Assuming the study is valid based on a monotone-dose-relationship, one-sided Wilcoxon tests were performed initially comparing control values with those of the highest dose group. A significance level of 5% is adopted for all tests.

Results and discussion

Test results
Key result
no effects
Vehicle controls validity:
Positive controls validity:
Additional information on results:
-All animals survived after treatment. No signs of toxicity were observed.
- All treated animals showed blue-black discolored feces 24 h after the first administration.
-The dissection of the animals revealed an blue-black colored content of the gastro-intestinal tract.

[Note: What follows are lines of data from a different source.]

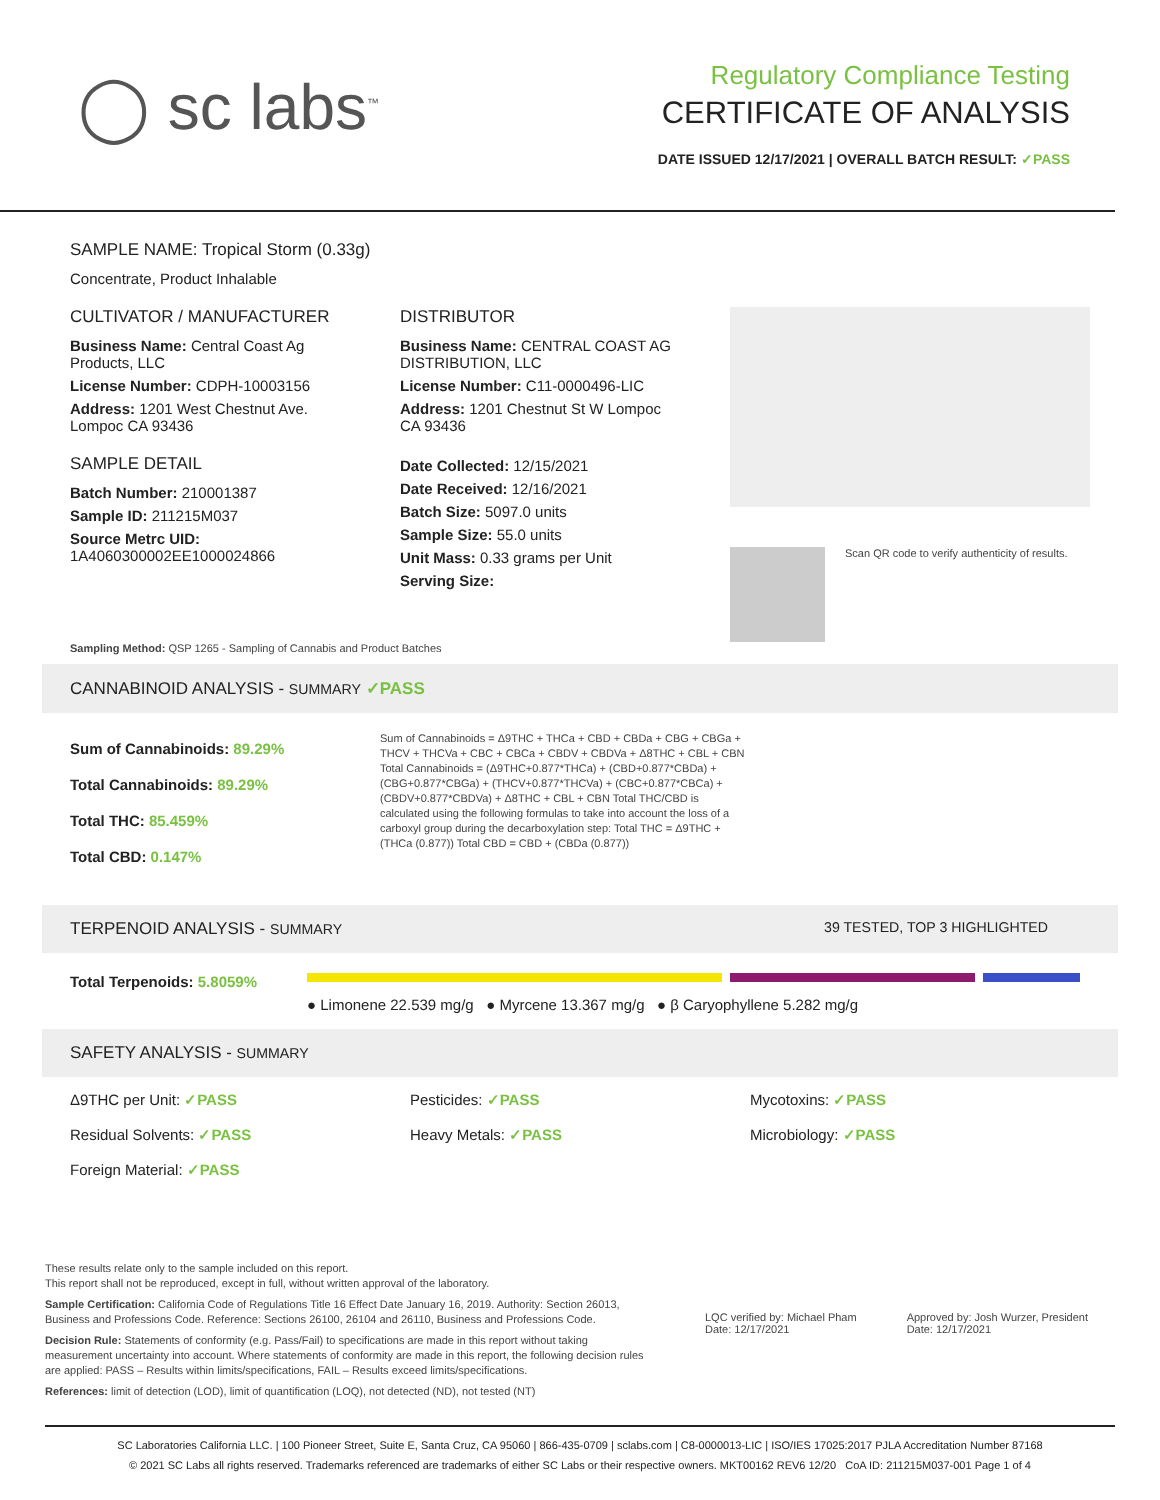◯ sc labs<sup>™</sup>
Regulatory Compliance Testing
CERTIFICATE OF ANALYSIS
DATE ISSUED 12/17/2021 | OVERALL BATCH RESULT: ✓PASS
SAMPLE NAME: Tropical Storm (0.33g)
Concentrate, Product Inhalable
CULTIVATOR / MANUFACTURER
Business Name: Central Coast Ag Products, LLC
License Number: CDPH-10003156
Address: 1201 West Chestnut Ave. Lompoc CA 93436
SAMPLE DETAIL
Batch Number: 210001387
Sample ID: 211215M037
Source Metrc UID:
1A4060300002EE1000024866
DISTRIBUTOR
Business Name: CENTRAL COAST AG DISTRIBUTION, LLC
License Number: C11-0000496-LIC
Address: 1201 Chestnut St W Lompoc CA 93436
Date Collected: 12/15/2021
Date Received: 12/16/2021
Batch Size: 5097.0 units
Sample Size: 55.0 units
Unit Mass: 0.33 grams per Unit
Serving Size:
Scan QR code to verify authenticity of results.
Sampling Method: QSP 1265 - Sampling of Cannabis and Product Batches
CANNABINOID ANALYSIS - SUMMARY ✓PASS
Sum of Cannabinoids: 89.29%
Total Cannabinoids: 89.29%
Total THC: 85.459%
Total CBD: 0.147%
Sum of Cannabinoids = Δ9THC + THCa + CBD + CBDa + CBG + CBGa + THCV + THCVa + CBC + CBCa + CBDV + CBDVa + Δ8THC + CBL + CBN Total Cannabinoids = (Δ9THC+0.877*THCa) + (CBD+0.877*CBDa) + (CBG+0.877*CBGa) + (THCV+0.877*THCVa) + (CBC+0.877*CBCa) + (CBDV+0.877*CBDVa) + Δ8THC + CBL + CBN Total THC/CBD is calculated using the following formulas to take into account the loss of a carboxyl group during the decarboxylation step: Total THC = Δ9THC + (THCa (0.877)) Total CBD = CBD + (CBDa (0.877))
TERPENOID ANALYSIS - SUMMARY 39 TESTED, TOP 3 HIGHLIGHTED
Total Terpenoids: 5.8059%
● Limonene 22.539 mg/g ● Myrcene 13.367 mg/g ● β Caryophyllene 5.282 mg/g
SAFETY ANALYSIS - SUMMARY
Δ9THC per Unit: ✓PASS
Residual Solvents: ✓PASS
Foreign Material: ✓PASS
Pesticides: ✓PASS
Heavy Metals: ✓PASS
Mycotoxins: ✓PASS
Microbiology: ✓PASS
These results relate only to the sample included on this report.
This report shall not be reproduced, except in full, without written approval of the laboratory.
Sample Certification: California Code of Regulations Title 16 Effect Date January 16, 2019. Authority: Section 26013, Business and Professions Code. Reference: Sections 26100, 26104 and 26110, Business and Professions Code.
Decision Rule: Statements of conformity (e.g. Pass/Fail) to specifications are made in this report without taking measurement uncertainty into account. Where statements of conformity are made in this report, the following decision rules are applied: PASS – Results within limits/specifications, FAIL – Results exceed limits/specifications.
References: limit of detection (LOD), limit of quantification (LOQ), not detected (ND), not tested (NT)
LQC verified by: Michael Pham
Date: 12/17/2021
Approved by: Josh Wurzer, President
Date: 12/17/2021
SC Laboratories California LLC. | 100 Pioneer Street, Suite E, Santa Cruz, CA 95060 | 866-435-0709 | sclabs.com | C8-0000013-LIC | ISO/IES 17025:2017 PJLA Accreditation Number 87168
© 2021 SC Labs all rights reserved. Trademarks referenced are trademarks of either SC Labs or their respective owners. MKT00162 REV6 12/20 CoA ID: 211215M037-001 Page 1 of 4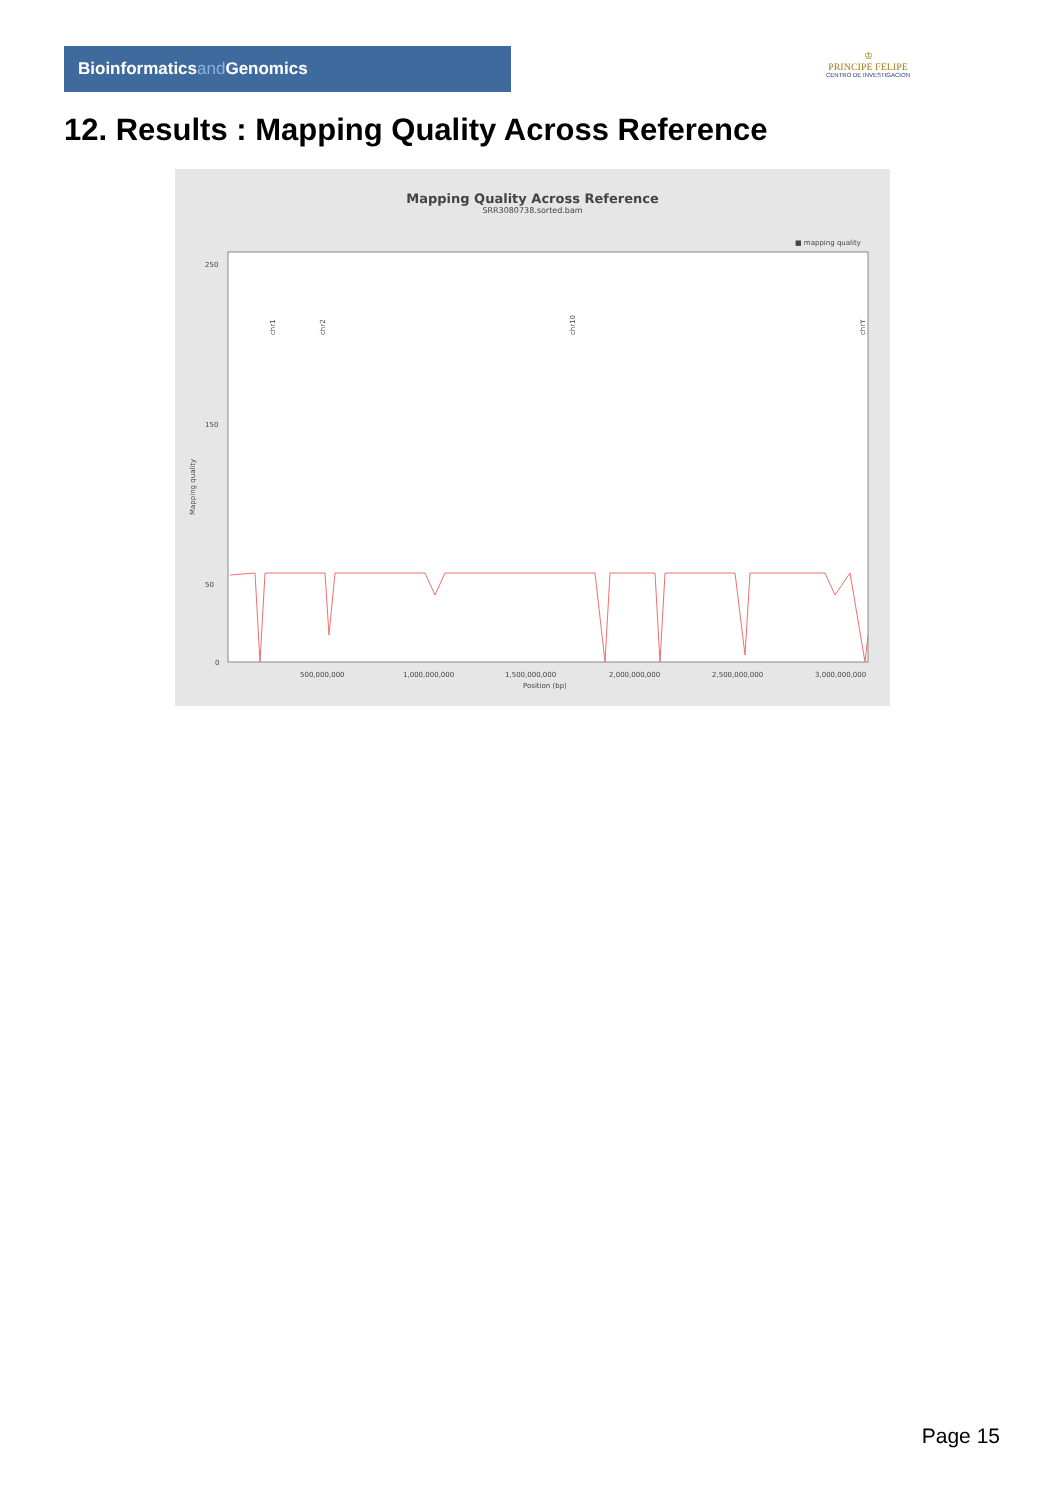Bioinformaticsand Genomics
♔
PRINCIPE FELIPE
CENTRO DE INVESTIGACION
12. Results : Mapping Quality Across Reference
Mapping Quality Across Reference
SRR3080738.sorted.bam
■ mapping quality
250
150
50
0
500,000,000
1,000,000,000
1,500,000,000
2,000,000,000
2,500,000,000
3,000,000,000
Position (bp)
Mapping quality
chr1
chr2
chr10
chrY
Page 15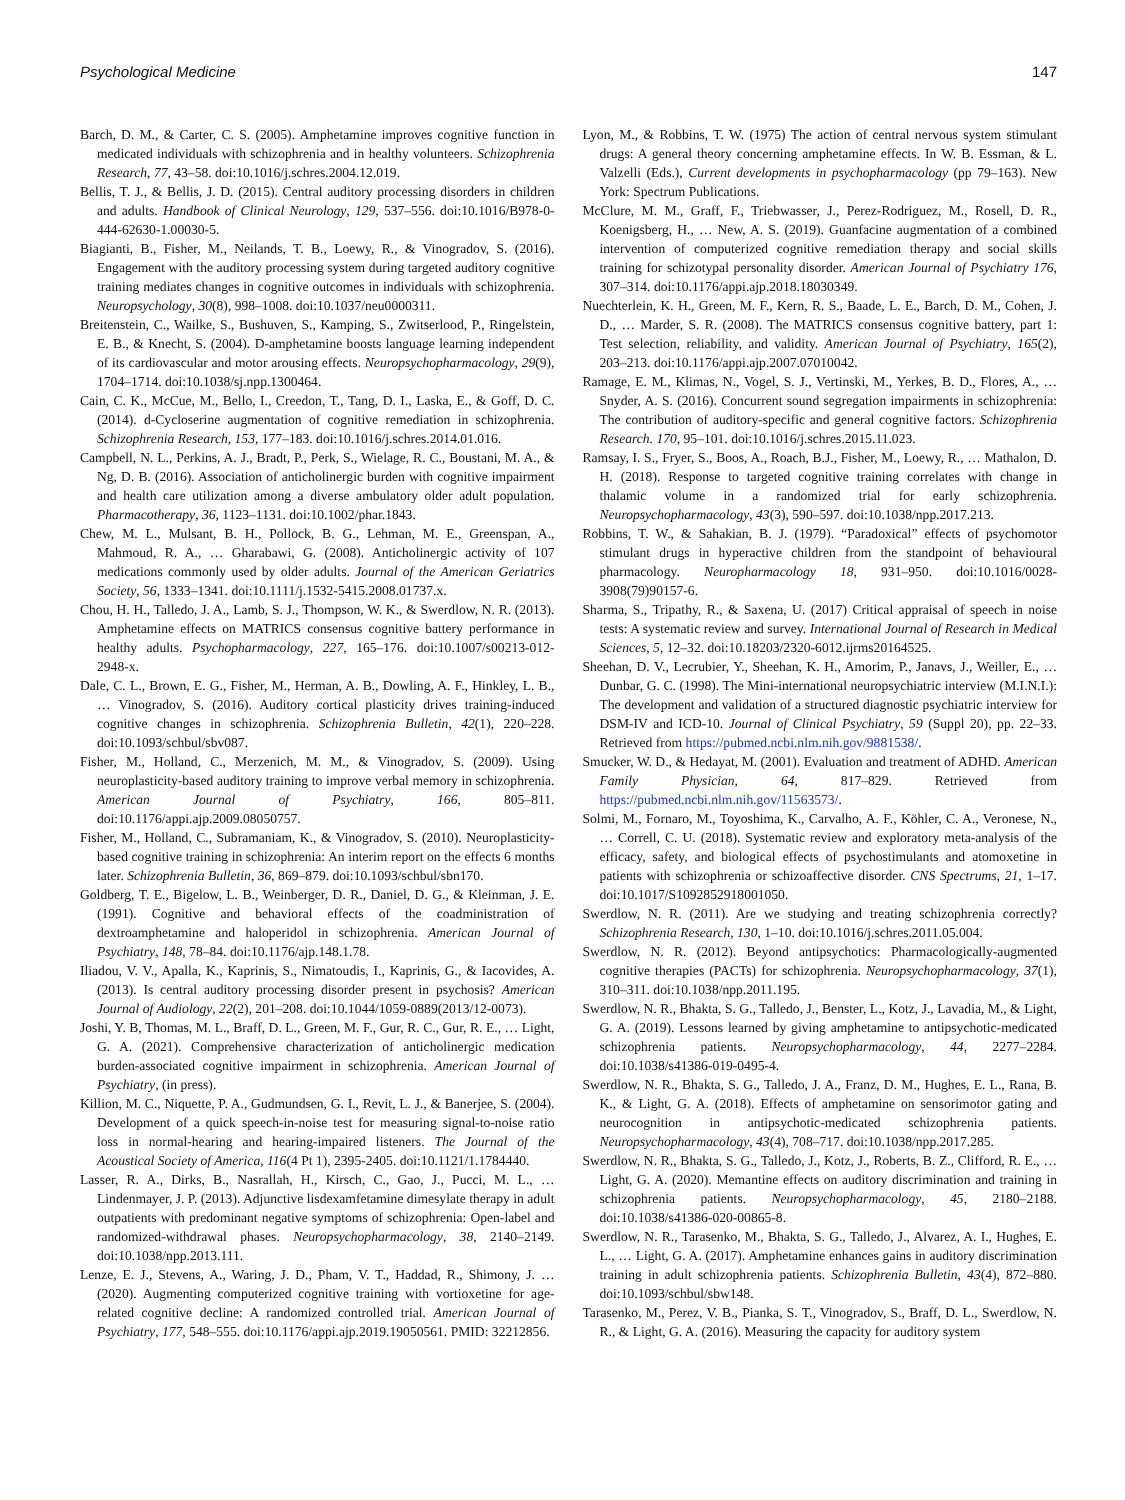Psychological Medicine 147
Barch, D. M., & Carter, C. S. (2005). Amphetamine improves cognitive function in medicated individuals with schizophrenia and in healthy volunteers. Schizophrenia Research, 77, 43–58. doi:10.1016/j.schres.2004.12.019.
Bellis, T. J., & Bellis, J. D. (2015). Central auditory processing disorders in children and adults. Handbook of Clinical Neurology, 129, 537–556. doi:10.1016/B978-0-444-62630-1.00030-5.
Biagianti, B., Fisher, M., Neilands, T. B., Loewy, R., & Vinogradov, S. (2016). Engagement with the auditory processing system during targeted auditory cognitive training mediates changes in cognitive outcomes in individuals with schizophrenia. Neuropsychology, 30(8), 998–1008. doi:10.1037/neu0000311.
Breitenstein, C., Wailke, S., Bushuven, S., Kamping, S., Zwitserlood, P., Ringelstein, E. B., & Knecht, S. (2004). D-amphetamine boosts language learning independent of its cardiovascular and motor arousing effects. Neuropsychopharmacology, 29(9), 1704–1714. doi:10.1038/sj.npp.1300464.
Cain, C. K., McCue, M., Bello, I., Creedon, T., Tang, D. I., Laska, E., & Goff, D. C. (2014). d-Cycloserine augmentation of cognitive remediation in schizophrenia. Schizophrenia Research, 153, 177–183. doi:10.1016/j.schres.2014.01.016.
Campbell, N. L., Perkins, A. J., Bradt, P., Perk, S., Wielage, R. C., Boustani, M. A., & Ng, D. B. (2016). Association of anticholinergic burden with cognitive impairment and health care utilization among a diverse ambulatory older adult population. Pharmacotherapy, 36, 1123–1131. doi:10.1002/phar.1843.
Chew, M. L., Mulsant, B. H., Pollock, B. G., Lehman, M. E., Greenspan, A., Mahmoud, R. A., … Gharabawi, G. (2008). Anticholinergic activity of 107 medications commonly used by older adults. Journal of the American Geriatrics Society, 56, 1333–1341. doi:10.1111/j.1532-5415.2008.01737.x.
Chou, H. H., Talledo, J. A., Lamb, S. J., Thompson, W. K., & Swerdlow, N. R. (2013). Amphetamine effects on MATRICS consensus cognitive battery performance in healthy adults. Psychopharmacology, 227, 165–176. doi:10.1007/s00213-012-2948-x.
Dale, C. L., Brown, E. G., Fisher, M., Herman, A. B., Dowling, A. F., Hinkley, L. B., … Vinogradov, S. (2016). Auditory cortical plasticity drives training-induced cognitive changes in schizophrenia. Schizophrenia Bulletin, 42(1), 220–228. doi:10.1093/schbul/sbv087.
Fisher, M., Holland, C., Merzenich, M. M., & Vinogradov, S. (2009). Using neuroplasticity-based auditory training to improve verbal memory in schizophrenia. American Journal of Psychiatry, 166, 805–811. doi:10.1176/appi.ajp.2009.08050757.
Fisher, M., Holland, C., Subramaniam, K., & Vinogradov, S. (2010). Neuroplasticity-based cognitive training in schizophrenia: An interim report on the effects 6 months later. Schizophrenia Bulletin, 36, 869–879. doi:10.1093/schbul/sbn170.
Goldberg, T. E., Bigelow, L. B., Weinberger, D. R., Daniel, D. G., & Kleinman, J. E. (1991). Cognitive and behavioral effects of the coadministration of dextroamphetamine and haloperidol in schizophrenia. American Journal of Psychiatry, 148, 78–84. doi:10.1176/ajp.148.1.78.
Iliadou, V. V., Apalla, K., Kaprinis, S., Nimatoudis, I., Kaprinis, G., & Iacovides, A. (2013). Is central auditory processing disorder present in psychosis? American Journal of Audiology, 22(2), 201–208. doi:10.1044/1059-0889(2013/12-0073).
Joshi, Y. B, Thomas, M. L., Braff, D. L., Green, M. F., Gur, R. C., Gur, R. E., … Light, G. A. (2021). Comprehensive characterization of anticholinergic medication burden-associated cognitive impairment in schizophrenia. American Journal of Psychiatry, (in press).
Killion, M. C., Niquette, P. A., Gudmundsen, G. I., Revit, L. J., & Banerjee, S. (2004). Development of a quick speech-in-noise test for measuring signal-to-noise ratio loss in normal-hearing and hearing-impaired listeners. The Journal of the Acoustical Society of America, 116(4 Pt 1), 2395-2405. doi:10.1121/1.1784440.
Lasser, R. A., Dirks, B., Nasrallah, H., Kirsch, C., Gao, J., Pucci, M. L., … Lindenmayer, J. P. (2013). Adjunctive lisdexamfetamine dimesylate therapy in adult outpatients with predominant negative symptoms of schizophrenia: Open-label and randomized-withdrawal phases. Neuropsychopharmacology, 38, 2140–2149. doi:10.1038/npp.2013.111.
Lenze, E. J., Stevens, A., Waring, J. D., Pham, V. T., Haddad, R., Shimony, J. … (2020). Augmenting computerized cognitive training with vortioxetine for age-related cognitive decline: A randomized controlled trial. American Journal of Psychiatry, 177, 548–555. doi:10.1176/appi.ajp.2019.19050561. PMID: 32212856.
Lyon, M., & Robbins, T. W. (1975) The action of central nervous system stimulant drugs: A general theory concerning amphetamine effects. In W. B. Essman, & L. Valzelli (Eds.), Current developments in psychopharmacology (pp 79–163). New York: Spectrum Publications.
McClure, M. M., Graff, F., Triebwasser, J., Perez-Rodriguez, M., Rosell, D. R., Koenigsberg, H., … New, A. S. (2019). Guanfacine augmentation of a combined intervention of computerized cognitive remediation therapy and social skills training for schizotypal personality disorder. American Journal of Psychiatry 176, 307–314. doi:10.1176/appi.ajp.2018.18030349.
Nuechterlein, K. H., Green, M. F., Kern, R. S., Baade, L. E., Barch, D. M., Cohen, J. D., … Marder, S. R. (2008). The MATRICS consensus cognitive battery, part 1: Test selection, reliability, and validity. American Journal of Psychiatry, 165(2), 203–213. doi:10.1176/appi.ajp.2007.07010042.
Ramage, E. M., Klimas, N., Vogel, S. J., Vertinski, M., Yerkes, B. D., Flores, A., … Snyder, A. S. (2016). Concurrent sound segregation impairments in schizophrenia: The contribution of auditory-specific and general cognitive factors. Schizophrenia Research. 170, 95–101. doi:10.1016/j.schres.2015.11.023.
Ramsay, I. S., Fryer, S., Boos, A., Roach, B.J., Fisher, M., Loewy, R., … Mathalon, D. H. (2018). Response to targeted cognitive training correlates with change in thalamic volume in a randomized trial for early schizophrenia. Neuropsychopharmacology, 43(3), 590–597. doi:10.1038/npp.2017.213.
Robbins, T. W., & Sahakian, B. J. (1979). “Paradoxical” effects of psychomotor stimulant drugs in hyperactive children from the standpoint of behavioural pharmacology. Neuropharmacology 18, 931–950. doi:10.1016/0028-3908(79)90157-6.
Sharma, S., Tripathy, R., & Saxena, U. (2017) Critical appraisal of speech in noise tests: A systematic review and survey. International Journal of Research in Medical Sciences, 5, 12–32. doi:10.18203/2320-6012.ijrms20164525.
Sheehan, D. V., Lecrubier, Y., Sheehan, K. H., Amorim, P., Janavs, J., Weiller, E., … Dunbar, G. C. (1998). The Mini-international neuropsychiatric interview (M.I.N.I.): The development and validation of a structured diagnostic psychiatric interview for DSM-IV and ICD-10. Journal of Clinical Psychiatry, 59 (Suppl 20), pp. 22–33. Retrieved from https://pubmed.ncbi.nlm.nih.gov/9881538/.
Smucker, W. D., & Hedayat, M. (2001). Evaluation and treatment of ADHD. American Family Physician, 64, 817–829. Retrieved from https://pubmed.ncbi.nlm.nih.gov/11563573/.
Solmi, M., Fornaro, M., Toyoshima, K., Carvalho, A. F., Köhler, C. A., Veronese, N., … Correll, C. U. (2018). Systematic review and exploratory meta-analysis of the efficacy, safety, and biological effects of psychostimulants and atomoxetine in patients with schizophrenia or schizoaffective disorder. CNS Spectrums, 21, 1–17. doi:10.1017/S1092852918001050.
Swerdlow, N. R. (2011). Are we studying and treating schizophrenia correctly? Schizophrenia Research, 130, 1–10. doi:10.1016/j.schres.2011.05.004.
Swerdlow, N. R. (2012). Beyond antipsychotics: Pharmacologically-augmented cognitive therapies (PACTs) for schizophrenia. Neuropsychopharmacology, 37(1), 310–311. doi:10.1038/npp.2011.195.
Swerdlow, N. R., Bhakta, S. G., Talledo, J., Benster, L., Kotz, J., Lavadia, M., & Light, G. A. (2019). Lessons learned by giving amphetamine to antipsychotic-medicated schizophrenia patients. Neuropsychopharmacology, 44, 2277–2284. doi:10.1038/s41386-019-0495-4.
Swerdlow, N. R., Bhakta, S. G., Talledo, J. A., Franz, D. M., Hughes, E. L., Rana, B. K., & Light, G. A. (2018). Effects of amphetamine on sensorimotor gating and neurocognition in antipsychotic-medicated schizophrenia patients. Neuropsychopharmacology, 43(4), 708–717. doi:10.1038/npp.2017.285.
Swerdlow, N. R., Bhakta, S. G., Talledo, J., Kotz, J., Roberts, B. Z., Clifford, R. E., … Light, G. A. (2020). Memantine effects on auditory discrimination and training in schizophrenia patients. Neuropsychopharmacology, 45, 2180–2188. doi:10.1038/s41386-020-00865-8.
Swerdlow, N. R., Tarasenko, M., Bhakta, S. G., Talledo, J., Alvarez, A. I., Hughes, E. L., … Light, G. A. (2017). Amphetamine enhances gains in auditory discrimination training in adult schizophrenia patients. Schizophrenia Bulletin, 43(4), 872–880. doi:10.1093/schbul/sbw148.
Tarasenko, M., Perez, V. B., Pianka, S. T., Vinogradov, S., Braff, D. L., Swerdlow, N. R., & Light, G. A. (2016). Measuring the capacity for auditory system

Applicant's summary and conclusion

Under the study conditions, the test substance did not induce micronuclei in bone marrow cells of the rat. Therefore, the test substance was not considered to be clastogenic in this micronucleus assay.
Executive summary:

A study was conducted to investigate the potential of the test substance to induce micronuclei in polychromatic erythrocytes (PCE) in the bone marrow of the rat according to OECD Guideline 474, EPA OPPTS 870.5395 and EU Method B.12, in compliance with GLP.

The test substance was suspended in sesame oil and given twice at an interval of 24 h as a oral dose of 2,000 mg/kg bw/d to male and female rats. The dose was selected based on the results of a previous rat acute oral toxicity study. The animals were sacrificed 24 h after the last administration and bone marrow cells were collected for micronuclei analysis. After treatment with the test substance, the number of polychromatic erythrocytes containing micronuclei was not increased. The ratio of polychromatic erythrocytes to total erythrocytes in both male and female animals remained unaffected and differed less than 20% from the control value.

Under the study conditions, the test substance did not induce micronuclei in bone marrow cells of the rat. Therefore, the test substance was not considered to be clastogenic in this micronucleus assay.